Work instruction: Please output each line of the data exactly as it appears.

START Given material

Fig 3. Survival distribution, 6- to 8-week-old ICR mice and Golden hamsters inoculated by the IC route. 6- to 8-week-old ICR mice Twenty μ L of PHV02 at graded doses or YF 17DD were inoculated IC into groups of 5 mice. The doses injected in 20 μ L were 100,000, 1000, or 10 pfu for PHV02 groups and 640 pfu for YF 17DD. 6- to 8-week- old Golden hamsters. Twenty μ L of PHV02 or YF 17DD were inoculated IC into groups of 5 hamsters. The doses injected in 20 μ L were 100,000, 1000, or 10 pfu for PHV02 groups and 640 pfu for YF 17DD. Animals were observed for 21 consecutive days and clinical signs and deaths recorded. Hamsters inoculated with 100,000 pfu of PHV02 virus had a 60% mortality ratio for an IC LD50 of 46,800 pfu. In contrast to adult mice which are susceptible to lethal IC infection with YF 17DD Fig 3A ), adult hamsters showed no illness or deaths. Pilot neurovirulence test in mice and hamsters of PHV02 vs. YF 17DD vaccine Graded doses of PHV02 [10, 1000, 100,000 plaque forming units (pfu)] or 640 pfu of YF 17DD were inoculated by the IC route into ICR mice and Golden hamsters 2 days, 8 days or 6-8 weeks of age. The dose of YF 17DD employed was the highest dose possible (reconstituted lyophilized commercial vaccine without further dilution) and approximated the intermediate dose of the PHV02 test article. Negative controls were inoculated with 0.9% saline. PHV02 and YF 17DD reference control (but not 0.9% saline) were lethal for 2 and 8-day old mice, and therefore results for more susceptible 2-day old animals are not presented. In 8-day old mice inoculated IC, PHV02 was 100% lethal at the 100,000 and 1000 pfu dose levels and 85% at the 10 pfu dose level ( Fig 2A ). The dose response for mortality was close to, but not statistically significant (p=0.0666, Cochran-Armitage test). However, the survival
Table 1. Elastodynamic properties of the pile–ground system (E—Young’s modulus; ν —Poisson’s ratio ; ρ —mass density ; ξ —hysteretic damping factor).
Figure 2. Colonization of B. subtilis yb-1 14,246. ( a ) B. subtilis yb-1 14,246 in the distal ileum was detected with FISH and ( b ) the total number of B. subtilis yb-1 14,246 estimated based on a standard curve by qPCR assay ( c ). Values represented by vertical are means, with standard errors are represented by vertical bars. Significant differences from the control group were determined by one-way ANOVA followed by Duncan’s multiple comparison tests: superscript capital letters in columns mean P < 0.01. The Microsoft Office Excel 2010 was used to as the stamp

END Given material

Exercise answer:
Fig 3. Survival distribution, 6- to 8-week-old ICR mice and Golden hamsters inoculated by the IC route. 6- to 8-week-old ICR mice Twenty μ L of PHV02 at graded doses or YF 17DD were inoculated IC into groups of 5 mice. The doses injected in 20 μ L were 100,000, 1000, or 10 pfu for PHV02 groups and 640 pfu for YF 17DD. 6- to 8-week- old Golden hamsters. Twenty μ L of PHV02 or YF 17DD were inoculated IC into groups of 5 hamsters. The doses injected in 20 μ L were 100,000, 1000, or 10 pfu for PHV02 groups and 640 pfu for YF 17DD. Animals were observed for 21 consecutive days and clinical signs and deaths recorded. Hamsters inoculated with 100,000 pfu of PHV02 virus had a 60% mortality ratio for an IC LD50 of 46,800 pfu. In contrast to adult mice which are susceptible to lethal IC infection with YF 17DD Fig 3A ), adult hamsters showed no illness or deaths. Pilot neurovirulence test in mice and hamsters of PHV02 vs. YF 17DD vaccine Graded doses of PHV02 [10, 1000, 100,000 plaque forming units (pfu)] or 640 pfu of YF 17DD were inoculated by the IC route into ICR mice and Golden hamsters 2 days, 8 days or 6-8 weeks of age. The dose of YF 17DD employed was the highest dose possible (reconstituted lyophilized commercial vaccine without further dilution) and approximated the intermediate dose of the PHV02 test article. Negative controls were inoculated with 0.9% saline. PHV02 and YF 17DD reference control (but not 0.9% saline) were lethal for 2 and 8-day old mice, and therefore results for more susceptible 2-day old animals are not presented. In 8-day old mice inoculated IC, PHV02 was 100% lethal at the 100,000 and 1000 pfu dose levels and 85% at the 10 pfu dose level ( Fig 2A ). The dose response for mortality was close to, but not statistically significant (p=0.0666, Cochran-Armitage test). However, the survival
Table 1. Elastodynamic properties of the pile–ground system (E—Young’s modulus; ν —Poisson’s ratio ; ρ —mass density ; ξ —hysteretic damping factor).
Figure 2. Colonization of B. subtilis yb-1 14,246. ( a ) B. subtilis yb-1 14,246 in the distal ileum was detected with FISH and ( b ) the total number of B. subtilis yb-1 14,246 estimated based on a standard curve by qPCR assay ( c ). Values represented by vertical are means, with standard errors are represented by vertical bars. Significant differences from the control group were determined by one-way ANOVA followed by Duncan’s multiple comparison tests: superscript capital letters in columns mean P < 0.01. The Microsoft Office Excel 2010 was used to as the stamp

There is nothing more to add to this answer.